→ **To do**
Each line that has the string "cereal" must be copied from the records below.

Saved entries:
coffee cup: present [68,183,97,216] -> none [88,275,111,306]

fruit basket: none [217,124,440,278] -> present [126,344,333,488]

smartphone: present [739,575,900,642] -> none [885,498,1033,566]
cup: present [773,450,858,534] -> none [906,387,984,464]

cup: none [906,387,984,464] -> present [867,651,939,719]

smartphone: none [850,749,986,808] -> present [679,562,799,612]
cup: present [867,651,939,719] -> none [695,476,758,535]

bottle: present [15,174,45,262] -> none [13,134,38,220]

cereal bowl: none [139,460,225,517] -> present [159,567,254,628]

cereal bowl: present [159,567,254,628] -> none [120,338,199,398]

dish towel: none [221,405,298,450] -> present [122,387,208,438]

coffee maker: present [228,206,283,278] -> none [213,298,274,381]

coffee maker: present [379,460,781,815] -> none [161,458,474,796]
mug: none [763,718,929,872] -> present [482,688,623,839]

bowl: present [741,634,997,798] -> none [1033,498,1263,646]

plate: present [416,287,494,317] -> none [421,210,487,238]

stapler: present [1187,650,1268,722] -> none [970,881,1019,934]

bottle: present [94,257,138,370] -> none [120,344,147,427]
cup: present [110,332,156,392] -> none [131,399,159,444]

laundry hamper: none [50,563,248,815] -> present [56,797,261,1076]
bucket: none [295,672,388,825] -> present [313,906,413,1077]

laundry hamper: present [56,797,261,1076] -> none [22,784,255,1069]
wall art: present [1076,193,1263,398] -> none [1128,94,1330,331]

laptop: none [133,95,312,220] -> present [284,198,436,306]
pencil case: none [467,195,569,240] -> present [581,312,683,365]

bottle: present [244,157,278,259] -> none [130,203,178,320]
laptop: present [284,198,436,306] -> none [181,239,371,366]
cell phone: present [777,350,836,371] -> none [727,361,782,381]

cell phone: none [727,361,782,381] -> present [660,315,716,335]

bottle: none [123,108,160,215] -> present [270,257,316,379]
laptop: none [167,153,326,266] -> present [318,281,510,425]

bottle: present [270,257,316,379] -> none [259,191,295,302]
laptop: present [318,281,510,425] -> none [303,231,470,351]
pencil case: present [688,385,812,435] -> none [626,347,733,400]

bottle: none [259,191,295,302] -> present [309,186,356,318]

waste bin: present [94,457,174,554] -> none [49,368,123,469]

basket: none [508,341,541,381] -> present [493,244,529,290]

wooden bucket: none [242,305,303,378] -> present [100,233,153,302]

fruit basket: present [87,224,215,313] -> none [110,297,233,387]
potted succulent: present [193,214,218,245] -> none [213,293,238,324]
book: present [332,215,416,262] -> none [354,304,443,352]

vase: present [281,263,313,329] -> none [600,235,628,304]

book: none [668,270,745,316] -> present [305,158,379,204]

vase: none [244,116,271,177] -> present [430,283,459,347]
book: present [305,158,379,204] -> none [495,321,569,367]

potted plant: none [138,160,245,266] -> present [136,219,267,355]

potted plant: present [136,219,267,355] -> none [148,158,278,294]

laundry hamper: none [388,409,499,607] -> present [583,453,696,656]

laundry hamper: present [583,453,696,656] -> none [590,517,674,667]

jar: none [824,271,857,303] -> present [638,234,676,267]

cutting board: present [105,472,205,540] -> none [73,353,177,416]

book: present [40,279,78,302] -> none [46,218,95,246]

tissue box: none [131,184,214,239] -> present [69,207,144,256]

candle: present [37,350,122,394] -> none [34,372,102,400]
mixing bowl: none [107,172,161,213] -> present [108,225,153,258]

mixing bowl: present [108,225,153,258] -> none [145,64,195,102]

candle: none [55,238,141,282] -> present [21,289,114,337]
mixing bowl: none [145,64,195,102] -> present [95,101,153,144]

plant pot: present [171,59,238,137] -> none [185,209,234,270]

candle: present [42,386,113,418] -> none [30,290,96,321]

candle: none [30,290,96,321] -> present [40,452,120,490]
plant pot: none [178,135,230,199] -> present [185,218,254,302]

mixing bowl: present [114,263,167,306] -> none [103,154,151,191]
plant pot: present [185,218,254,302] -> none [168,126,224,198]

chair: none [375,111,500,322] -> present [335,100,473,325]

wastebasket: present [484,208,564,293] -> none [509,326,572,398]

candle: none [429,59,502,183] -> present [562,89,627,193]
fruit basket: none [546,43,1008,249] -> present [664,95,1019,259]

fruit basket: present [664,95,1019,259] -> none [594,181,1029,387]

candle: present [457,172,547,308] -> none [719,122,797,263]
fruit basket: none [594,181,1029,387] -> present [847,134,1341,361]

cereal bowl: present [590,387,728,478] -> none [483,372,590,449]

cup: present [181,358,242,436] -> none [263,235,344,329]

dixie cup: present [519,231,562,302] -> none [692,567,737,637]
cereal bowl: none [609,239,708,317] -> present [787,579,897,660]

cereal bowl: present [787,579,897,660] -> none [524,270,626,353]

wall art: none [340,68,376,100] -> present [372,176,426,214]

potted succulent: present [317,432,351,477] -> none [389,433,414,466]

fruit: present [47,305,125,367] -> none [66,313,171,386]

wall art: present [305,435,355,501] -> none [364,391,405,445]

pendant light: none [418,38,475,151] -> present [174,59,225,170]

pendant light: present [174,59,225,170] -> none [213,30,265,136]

→ **Output of the task**
cereal bowl: none [139,460,225,517] -> present [159,567,254,628]
cereal bowl: present [159,567,254,628] -> none [120,338,199,398]
cereal bowl: present [590,387,728,478] -> none [483,372,590,449]
cereal bowl: none [609,239,708,317] -> present [787,579,897,660]
cereal bowl: present [787,579,897,660] -> none [524,270,626,353]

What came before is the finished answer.